Over the past two years, the Bank of England has gradually increased the base rate from 0.1 per cent to 5.25 per cent today as it tries to lower inflation.

This feeds through to the interest rate that you pay on your mortgage. The average two-year buy-to-let mortgage is now 6 per cent, compared to 2.9 per cent two years ago and 3.06 per cent five years ago, according to the data company Moneyfacts.

Why, then, are the Hancotts keen to expand into the rental market even further? Ms Hancott said it was because they were not buying the property to benefit from rental income. Instead, they believe there is “significant money to be made in the long-term”.

“The average price of a property in the UK once inflation is taken into account is back to the same average house price we saw in 2003. Therefore we strongly believe UK property is undervalued and will catch up at some point,” said Ms Hancott, who is an accountant and runs a business called Profit Cash Growth.

“When interest rates fall, property will again become affordable for many to buy and this will increase prices once more.”
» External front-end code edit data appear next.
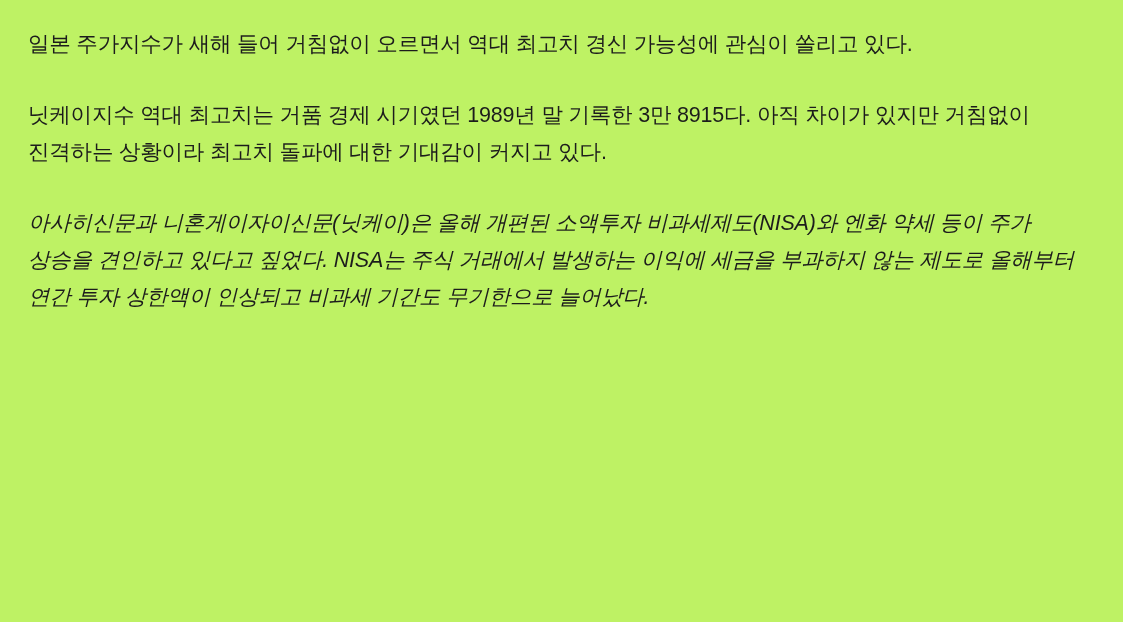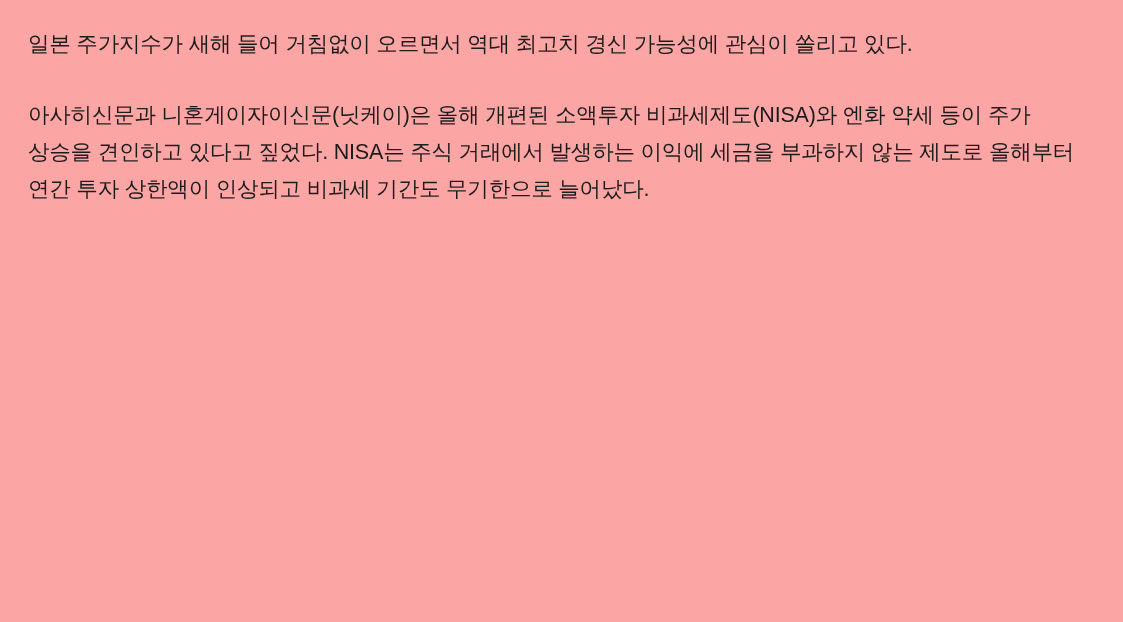--- a/index.html
+++ b/index.html
@@ -11,33 +11,35 @@
     width: 1123px;
     height: 622px;
     overflow: hidden;
     font-family: "Liberation Sans", "DejaVu Sans", sans-serif;
   }
   .article {
     box-sizing: border-box;
     width: 1123px;
     height: 622px;
     padding: 26px 44px 0 28px;
-    background: #fca5a5;
+    background: #bef264;
   }
   .article p {
     margin: 0 0 34px 0;
     font-size: 21.5px;
     line-height: 1.72;
     color: #1c1c1c;
     letter-spacing: -0.2px;
     word-break: keep-all;
   }
   .article p:last-child {
     margin-bottom: 1px;
+    font-style: italic;
   }
 </style>
 </head>
 <body>
 
 <div class="article">
   <p>일본 주가지수가 새해 들어 거침없이 오르면서 역대 최고치 경신 가능성에 관심이 쏠리고 있다.</p>
+  <p>닛케이지수 역대 최고치는 거품 경제 시기였던 1989년 말 기록한 3만 8915다. 아직 차이가 있지만 거침없이 진격하는 상황이라 최고치 돌파에 대한 기대감이 커지고 있다.</p>
   <p>아사히신문과 니혼게이자이신문(닛케이)은 올해 개편된 소액투자 비과세제도(NISA)와 엔화 약세 등이 주가 상승을 견인하고 있다고 짚었다. NISA는 주식 거래에서 발생하는 이익에 세금을 부과하지 않는 제도로 올해부터 연간 투자 상한액이 인상되고 비과세 기간도 무기한으로 늘어났다.</p>
 </div>
 
 </body></html>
Ms Hancott added that her husband, who owns an estate agency, regularly talks to landlords who want to sell up. She said this meant that there were plenty of sellers out there eager to sell quickly, and therefore there would be good deals to be had.

“The landlords also often want to sell the property with the tenant in, which is good for us as it means we don’t have a void period and good for the tenant as they don’t need to move out,” she said.

On top of rising rates, landlords say that a string of tax and regulatory changes has made it increasingly difficult to make a profit or, in some cases, stay afloat.

Before 2016, landlords could deduct their mortgage payments from their rental income before they paid tax. For example, if you made £15,000 in rental income but paid £10,000 in mortgage costs, you would only pay tax on £5,000.

Now, landlords are unable to deduct their mortgage expenses and instead get a “tax credit” based on 20 per cent of their mortgage interest payments. It means that any landlords who are higher- or top-rate taxpayers pay significantly more tax on their rental income.

For this reason, Ms Hancott and her husband now solely buy their properties through a limited company.

This means that instead of their rental income being taxed as income (20, 40 or 45 per cent depending on your tax bracket), they will pay corporation tax (19 or 25 per cent depending on the business) on the profits made by their company.

The Hancotts are sticking to their plan despite the headwinds. They aim to spend the next 10 years remortgaging the properties and releasing equity to buy more properties, but will then switch to slowly paying down the mortgages with any profits they make.

By the time they are 65, they hope to own 40 properties mortgage-free, and live off this in retirement.

“The housing market is a safe place for your money to be in the long term versus other investments like the stock market or bitcoin,” Ms Hancott said. “Despite what people say, historically house prices have gone up, despite the Spanish flu and two world wars — so why would Covid or new wars change this?”